ACTIVITY: Continue the English and Turkish passage below about Balak's anger at Balaam, picking up after its last sentence.

QUOTED PASSAGE:

_ _ _ _ _

9 He couched, he lay down as a lion, and as a great lion: who shall stir him up? Blessed is he that blesses you, and cursed is he that curses you.
Aslan gibi, dişi aslan gibi Yere çömelir, yatarlar, Kim onları uyandırmaya cesaret edebilir? Seni kutsayan kutsansın, Seni lanetleyen lanetlensin!’”
10 And Balak's anger was kindled against Balaam, and he stroke his hands together: and Balak said unto Balaam, I called you to curse mine enemies, and, behold, you have altogether blessed them these three times.
Balam'a öfkelenen Balak ellerini birbirine vurarak, “Düşmanlarıma lanet okuyasın diye seni çağırdım” dedi, “Oysa üç kez onları kutsadın.

_ _ _ _ _

RECORDED INFORMATION:

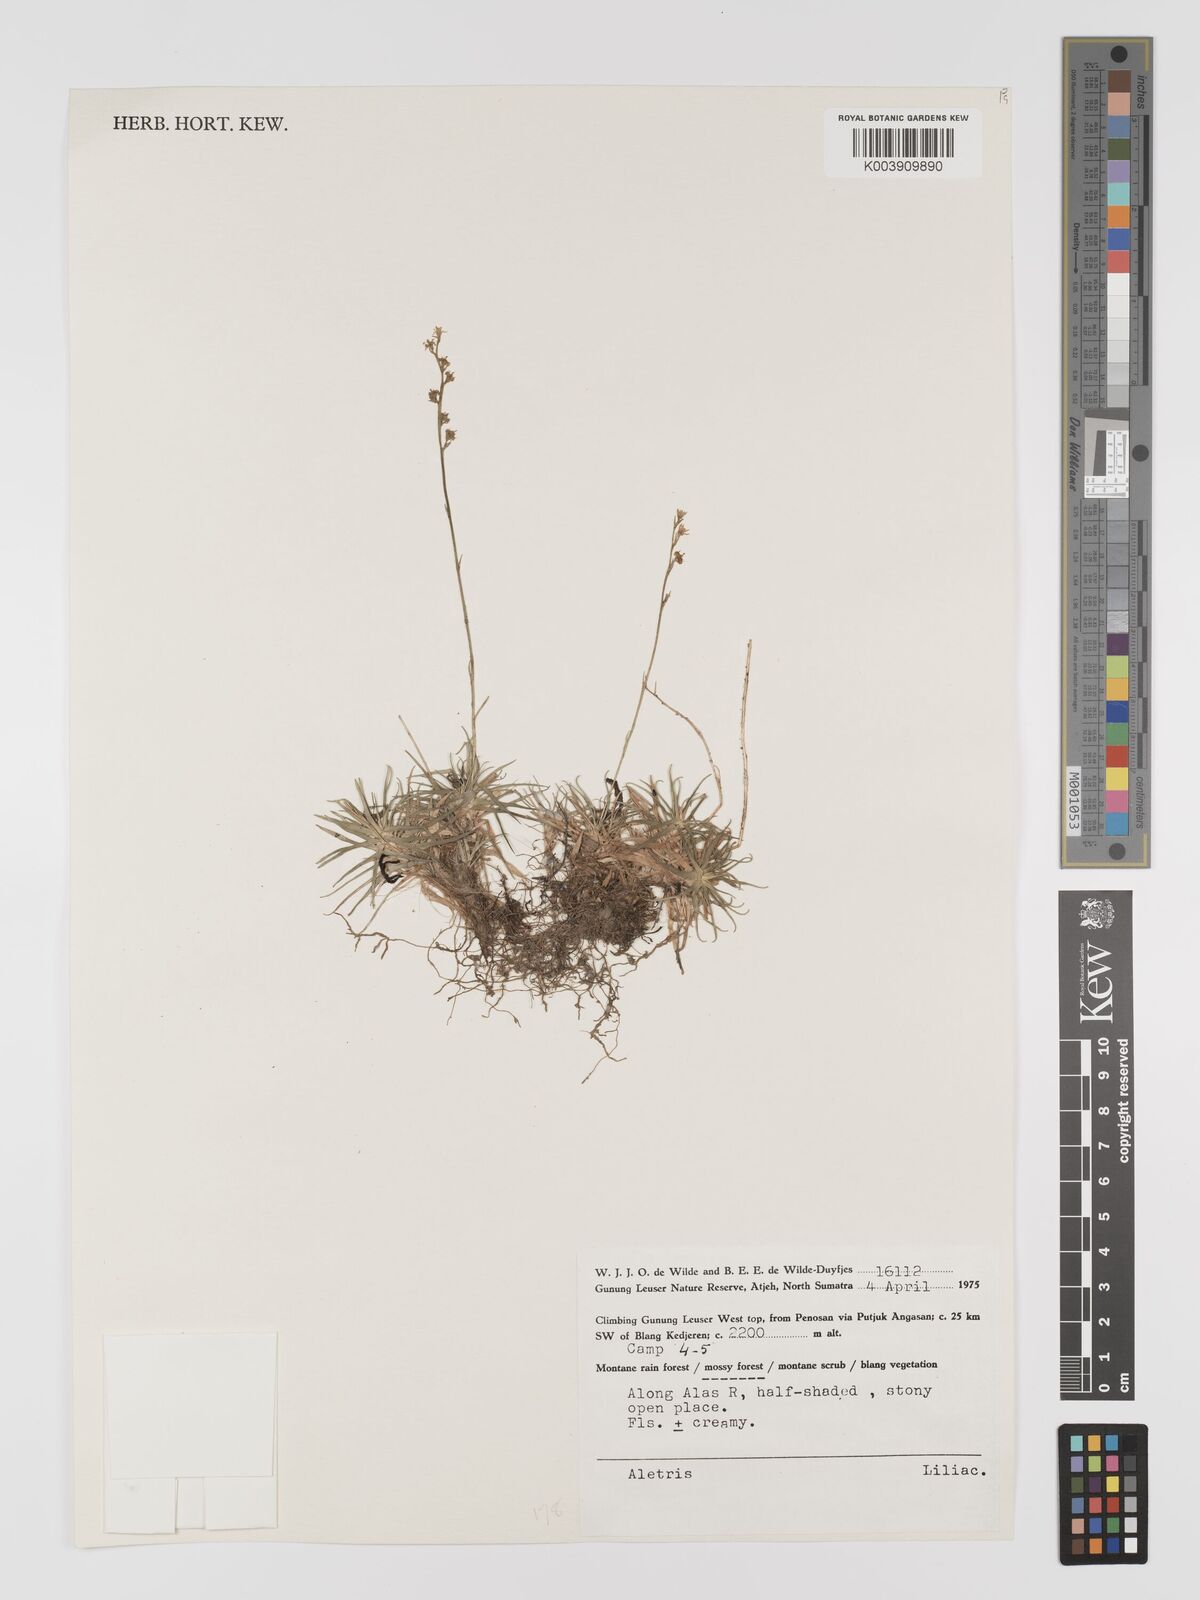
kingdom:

_ _ _ _ _

TASK OUTPUT:
11 Therefore now flee you to your place: I thought to promote you unto great honour; but, lo, the LORD has kept you back from honour.
Haydi, hemen evine dön! Seni ödüllendireceğimi söylemiştim. Ama RAB seni ödül almaktan yoksun bıraktı.”
12 And Balaam said unto Balak, Spoke I not also to your messengers which you sent unto me, saying,
Balam şöyle karşılık verdi: “Bana gönderdiğin ulaklara, ‘Balak sarayını altınla, gümüşle doldurup bana verse bile, RAB'bin buyruğundan öte iyi kötü hiçbir şey yapamam. Ancak RAB ne derse onu söylerim’ dememiş miydim?
13 If Balak would give me his house full of silver and gold, I cannot go beyond the commandment of the LORD, to do either good or bad of mine own mind; but what the LORD says, that will I speak?
14 And now, behold, I go unto my people: come therefore, and I will advertise you what this people shall do to your people in the latter days.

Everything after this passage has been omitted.